Mais la plus importante scission est la résultante de l’onde de choc des révolutions russes de février et octobre 1917. D’autant que chez nombre de militants, cela ravive le douloureux ralliement de la CGT à l’Union sacrée en 1914. Les militants survivants de la grande boucherie se souviennent que les révolutionnaires russes (2) avaient déserté en masse et obtenu la fin de la guerre sur le front Est. En effet, les militants politiques et syndicaux proches des idéaux révolutionnaires mis en œuvre en Russie dès le début de 1917 et concrétisés par la « révolution » d’octobre, s’étaient retrouvés en Suisse cette année-là. Rapidement, Lénine appelle les partis socialistes à rejoindre la jeune Internationale Communiste (IC ou III° Internationale) (3) ou alors à créer des partis communistes distincts.

Congrès de Tours en juillet 1921

La SFIO se retrouve donc au congrès de Tours en décembre 1920. Les communistes y sont majoritaires, mais l’importante minorité socialiste refuse de se dissoudre dans l’IC et de passer sous les fourches caudines des 21 conditions édictées par Lénine, d’autant que des informations en provenance de Moscou montrent clairement que les Bolcheviks répriment durement les socialistes et les anarchistes. À Tours, la scission est donc inévitable. Les majoritaires fondent le PCF et adhèrent à l’IC. Ils font main basse sur le journal de Jaurès, L’Humanité et reçoivent l’ordre de Moscou de prendre le contrôle de la CGT.
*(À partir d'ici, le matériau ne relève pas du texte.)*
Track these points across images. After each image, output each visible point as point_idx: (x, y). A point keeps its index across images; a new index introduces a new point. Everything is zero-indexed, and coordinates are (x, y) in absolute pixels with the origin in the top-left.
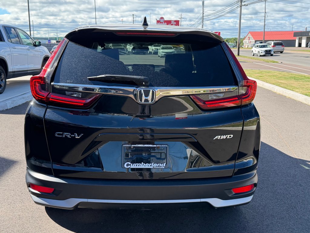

Georges Vidalenc explique le contexte de la première scission : « Rien d’étonnant à ce qu’on vit s’opposer, dans nos organisations ouvrières d’après-guerre, ceux qui restaient fidèles à l’indépendance syndicale, à la charte d’Amiens et à l’action directe, et ceux qui, gagnés à l’idéologie communiste, acceptaient de subordonner le syndicat au parti et qui pensaient trouver dans Marx, interprété par Lénine, la solution de tous les problèmes. Se joignaient à eux un certain nombre de militants mécontents de l’action de la CGT pendant la guerre » (4).

Le congrès de la CGT s’ouvre en juillet 1921 dans une ambiance électrique. Le jeune parti communiste, ennemi juré de la Charte d’Amiens, espère bien réussir son « coup d’État ».

Mais Léon Jouhaux et ses amis l’emportent de peu avec 1.582 voix contre 1.325 et 66 abstentions lors justement du vote d’une motion de confirmation de la Charte d’Amiens. La CGT est momentanément sauvée !

Gaston Monmousseau (1883-1960), Julien Racamond (1885-1966), leurs camarades communistes et quelques libertaires égarés, fondent la CGT-U en décembre 1921. Le « U » signifiant, par antithèse, « Unitaire ». La CGT-U prendra dès lors ses ordres directement auprès de l’ISR (Internationale syndicale rouge) basée à Moscou.

En 1926, la CGT-U voit à son tour sa première scission. Les anarcho-syndicalistes qui avaient suivi et des syndicalistes marxistes non-bolchevisés proches de l’aile gauche de la SFIO, désenchantés, fondent autour de Pierre Besnard la CGT-SR (Syndicaliste révolutionnaire). Nombre de ces derniers rejoindront la jeune CGT-FO en 1947-1948.

(1) Force Ouvrière Hebdo, n° hors série, février 1996 : « La force de l’Histoire », p.40.
(2) Socialistes, Socialistes-révolutionnaires, Anarchistes, Mencheviks, Bolcheviks, Boundistes, Dashnaks…
(3) La I° internationale ou AIT est fondée par les marxistes et les anarchistes, la II° socialiste, la III° communiste, la IV° trotskyste.
(4) Georges Vidalenc : « Comment et pourquoi se sont produites les scissions syndicales », ed. Force Ouvrière.